On International Women’s Day this year many Australian women were inspired by Anne Summers releasing a manifesto for action.

It is no longer enough for us to call ourselves feminist. It is no longer enough for us just to list our grievances and to call for redress. We need to be very specific about what we want and we have to make it happen. And we have to do it now.                                                                                                                           

Heeding her call, I want a plan of action that will meet our G20 goal of increasing female labour participation. Going beyond that I want those jobs to be quality jobs, and implemented so that women are not shouldering the double burden of unpaid care work at the same time.

Under Australia’s G20 Presidency in 2014, leaders agreed to the goal of reducing the gender gap in participation rates by 25 per cent by 2025. Achieving this goal could mean around 200,000 additional women in the Australian labour force.

In 2017, women comprise 46.2% of all employees in Australia. As a proportion of all employees, 24.8% are women working full-time and 21.4% are women working part-time. Women constitute 71.6% of all part-time employees, 36.7% of all full-time employees and 54.7% of all casual employees. The workforce participation rate for women is 59.3%, and for men is 70.4%.

Progress so far

The Australian Government is taking action to boost women’s workforce participation by a variety of measures, including improving child care; supporting businesses to create more diverse workplaces; ensuring women have the skills and support to work in growth industries; implementing the Jobs and Small Business package; investing $13 million in women in STEM; addressing pay equity through the Workplace Gender Equality Agency; and endorsing the Australian Public Service Gender Equality Strategy.

These are all positive measures. However, Treasury projections published in the Intergenerational Report in 2015 show Australia is not on track to meet our G20 target even in 40 years. The current gap of 12.4 percentage points is projected to narrow to 11.3 percentage points by 2055.

Even if you don’t care much about the equal rights of women, you should care about this. Lifting Australia’s female participation rate to that of Canada would increase the size of our economy by $25 billion a year.

So what can Australia do to accelerate progress? Here are three actions the Australian Government can take right now

1. Commence a parliamentary inquiry into Australia’s plan to meet our G20 Brisbane Action Plan pledge to reduce the gap in women’s labour force participation by 25 percent by the year 2025. Alternatively, the Minister could call a tripartite summit to generate solutions and socialise the goal with unions, industry and state governments.

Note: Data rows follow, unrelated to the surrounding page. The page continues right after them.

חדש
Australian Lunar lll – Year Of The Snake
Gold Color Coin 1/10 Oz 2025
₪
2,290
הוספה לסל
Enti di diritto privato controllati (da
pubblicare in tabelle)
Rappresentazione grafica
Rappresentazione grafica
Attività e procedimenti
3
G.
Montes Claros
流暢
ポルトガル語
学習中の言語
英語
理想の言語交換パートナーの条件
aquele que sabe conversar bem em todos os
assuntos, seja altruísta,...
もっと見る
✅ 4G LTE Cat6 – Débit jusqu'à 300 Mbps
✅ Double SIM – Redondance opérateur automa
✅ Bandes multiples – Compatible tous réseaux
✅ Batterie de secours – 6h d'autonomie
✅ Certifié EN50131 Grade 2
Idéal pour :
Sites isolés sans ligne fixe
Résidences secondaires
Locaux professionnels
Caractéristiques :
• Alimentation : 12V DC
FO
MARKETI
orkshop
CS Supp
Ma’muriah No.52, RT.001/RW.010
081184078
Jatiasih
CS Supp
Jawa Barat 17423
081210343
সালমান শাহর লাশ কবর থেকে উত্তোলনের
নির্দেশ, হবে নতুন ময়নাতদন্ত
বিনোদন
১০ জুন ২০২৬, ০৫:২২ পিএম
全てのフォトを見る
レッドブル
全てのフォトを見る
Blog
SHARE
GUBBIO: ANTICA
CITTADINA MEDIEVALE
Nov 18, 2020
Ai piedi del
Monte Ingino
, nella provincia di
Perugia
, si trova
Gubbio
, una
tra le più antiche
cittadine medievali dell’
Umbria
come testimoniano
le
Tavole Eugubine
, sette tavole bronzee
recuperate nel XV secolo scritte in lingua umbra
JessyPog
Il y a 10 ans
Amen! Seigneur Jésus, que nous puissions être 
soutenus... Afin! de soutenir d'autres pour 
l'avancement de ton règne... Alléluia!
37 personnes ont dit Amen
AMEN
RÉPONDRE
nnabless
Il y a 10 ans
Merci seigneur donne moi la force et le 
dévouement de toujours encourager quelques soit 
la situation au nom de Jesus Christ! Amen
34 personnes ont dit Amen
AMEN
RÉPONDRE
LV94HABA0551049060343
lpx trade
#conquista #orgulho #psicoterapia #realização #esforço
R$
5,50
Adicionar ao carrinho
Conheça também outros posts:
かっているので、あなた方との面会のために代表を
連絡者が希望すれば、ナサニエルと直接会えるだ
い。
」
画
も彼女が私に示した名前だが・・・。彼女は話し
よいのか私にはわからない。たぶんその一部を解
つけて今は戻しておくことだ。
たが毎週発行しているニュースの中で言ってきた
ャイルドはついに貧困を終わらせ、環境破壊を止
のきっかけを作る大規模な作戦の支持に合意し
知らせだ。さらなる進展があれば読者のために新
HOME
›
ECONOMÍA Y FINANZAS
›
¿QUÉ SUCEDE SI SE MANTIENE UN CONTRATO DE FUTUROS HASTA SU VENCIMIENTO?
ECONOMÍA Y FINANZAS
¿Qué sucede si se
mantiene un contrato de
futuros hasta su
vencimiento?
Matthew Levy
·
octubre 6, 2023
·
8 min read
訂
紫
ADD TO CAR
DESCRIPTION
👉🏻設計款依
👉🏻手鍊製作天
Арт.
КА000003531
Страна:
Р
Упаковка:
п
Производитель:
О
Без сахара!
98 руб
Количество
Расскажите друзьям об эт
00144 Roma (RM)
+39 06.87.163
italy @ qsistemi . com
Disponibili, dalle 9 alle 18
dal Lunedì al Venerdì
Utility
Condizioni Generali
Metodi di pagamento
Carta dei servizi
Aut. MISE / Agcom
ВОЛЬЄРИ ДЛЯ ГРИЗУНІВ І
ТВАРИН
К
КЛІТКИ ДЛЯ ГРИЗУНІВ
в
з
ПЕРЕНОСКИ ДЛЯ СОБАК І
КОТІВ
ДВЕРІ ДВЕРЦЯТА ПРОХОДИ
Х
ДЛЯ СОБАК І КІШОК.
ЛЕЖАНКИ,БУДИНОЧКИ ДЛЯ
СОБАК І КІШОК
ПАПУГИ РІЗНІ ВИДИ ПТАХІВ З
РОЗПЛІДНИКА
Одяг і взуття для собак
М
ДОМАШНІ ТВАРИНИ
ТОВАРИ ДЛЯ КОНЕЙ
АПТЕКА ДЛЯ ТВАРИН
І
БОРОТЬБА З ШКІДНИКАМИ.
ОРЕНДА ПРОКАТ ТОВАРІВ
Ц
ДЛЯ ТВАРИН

2. Include more women and more female-led Small and Medium Enterprises (SME) on Australian trade delegations. We can do so much more to invest in women in businesses who want to do more overseas and at home. Australia has had great success with the role of Ambassador for Women & Girls. It could make more use of the Special Envoy mechanism and consider a Special Envoy for Female Entrepreneurs and/or Women in Trade, or more generally Economic Empowerment to assist Dr Sharman Stone, Australia’s Ambassador for Women and Girls. The model began in Sweden and now the EU has designated Female Entrepreneur Ambassadors. Every Premier and the Trade Minister should have ‘binders full of trained-up women’ when getting ready for trade missions.

3. Agree to a target that would triple the amount of government procurement going to SMEs ‘owned and controlled’ by women by 2025, and agree to reach 25% of all government contracts going to women by 2030 and 50% by 2050. Governments need to rethink procurement policy as a strategic lever to accelerate gender inclusive growth through government spending power, whilst maintaining rigorous governance standards. Procurement policy has ease of implementation and government control of process, scale and quickimpact. The evidence is that such reforms will reap an immediate ‘diversity dividend’. Public procurement is estimated to comprise as much as 10–15% of the gross domestic product (GDP) in developed countries. Australia should give precedence to horizontal considerations in formulating public procurement policies as a tool to unleash the vast economic potential of women entrepreneurs and female-headed SMEs.

This does not mean compromise on traditional government objectives, it simply means investing in smart policy design to ensure equal opportunity and equal treatment; which all the current economic research agrees is good for macroeconomic growth.

This is all the more important as we see the digitization of government procurement roll-out. The modernisation of processes is important – but statistics that estimate only one to two per cent of government procurement contracts awarded to women out of trillions of dollars of business (ITC 2015) is a statistic that belongs to a previous century.

We could accelerate change by giving preferential treatment for companies with rigorous gender equality and diversity policies and gender equality reporting. Australia could also introduce a government requirement that firms bidding for procurement contracts disclose information about their gender pay equity. Australian women should invest in the ITC Procurement Map, a free, online database that includes a country-by-country breakdown of roughly 100,000 public tenders.

The ITC notes that getting information on such tenders can be particularly difficult for SMEs in emerging economies, and so such a tool will make the public procurement market more inclusive. Australia has government processes to encourage indigenous procurement through https://www.supplynation.org.au where you can search for indigenous businesses in different fields. Why not invest in a similar site for women-owned businesses?

Whatever we do to meet our 2025 target, it has to be measurable, it has to have some serious policy heft and it has to have some scale. And we have to do it right now.